▶ EXERCISE AIM
Scan the data below for lines holding the word "Cooper", and copy each line found.

─── SUPPLIED MATERIAL

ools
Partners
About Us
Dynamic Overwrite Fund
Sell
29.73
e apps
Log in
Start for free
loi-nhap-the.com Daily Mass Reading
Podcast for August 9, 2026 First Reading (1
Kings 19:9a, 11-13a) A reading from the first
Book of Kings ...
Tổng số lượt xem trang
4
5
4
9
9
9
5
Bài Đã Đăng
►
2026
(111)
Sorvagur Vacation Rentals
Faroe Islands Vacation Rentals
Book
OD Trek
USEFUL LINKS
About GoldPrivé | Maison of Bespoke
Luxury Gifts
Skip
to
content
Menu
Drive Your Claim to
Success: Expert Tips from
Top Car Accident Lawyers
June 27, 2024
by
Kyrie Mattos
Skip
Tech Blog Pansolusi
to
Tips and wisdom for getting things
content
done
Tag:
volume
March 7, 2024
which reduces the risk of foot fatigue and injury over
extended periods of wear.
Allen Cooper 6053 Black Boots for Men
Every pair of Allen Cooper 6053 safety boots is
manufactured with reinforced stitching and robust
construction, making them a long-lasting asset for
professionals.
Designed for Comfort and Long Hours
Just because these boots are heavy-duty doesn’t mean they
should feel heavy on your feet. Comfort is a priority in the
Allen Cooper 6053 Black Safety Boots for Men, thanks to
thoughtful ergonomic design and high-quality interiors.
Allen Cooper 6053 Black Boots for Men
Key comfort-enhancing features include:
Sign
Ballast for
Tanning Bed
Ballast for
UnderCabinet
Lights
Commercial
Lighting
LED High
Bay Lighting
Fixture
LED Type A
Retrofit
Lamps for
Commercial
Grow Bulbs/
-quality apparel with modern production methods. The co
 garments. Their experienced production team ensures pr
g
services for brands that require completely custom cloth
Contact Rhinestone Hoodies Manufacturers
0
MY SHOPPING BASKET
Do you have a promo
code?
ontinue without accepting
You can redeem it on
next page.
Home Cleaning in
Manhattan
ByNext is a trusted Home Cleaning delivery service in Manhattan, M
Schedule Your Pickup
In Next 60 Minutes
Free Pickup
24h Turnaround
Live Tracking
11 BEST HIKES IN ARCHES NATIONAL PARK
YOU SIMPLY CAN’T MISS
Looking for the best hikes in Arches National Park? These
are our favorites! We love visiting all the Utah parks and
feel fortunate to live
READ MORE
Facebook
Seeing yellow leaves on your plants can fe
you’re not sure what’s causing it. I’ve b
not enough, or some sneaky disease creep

──────

▶ RESPONSE TO THIS EXERCISE
Allen Cooper 6053 Black Boots for Men
Every pair of Allen Cooper 6053 safety boots is
Allen Cooper 6053 Black Safety Boots for Men, thanks to
Allen Cooper 6053 Black Boots for Men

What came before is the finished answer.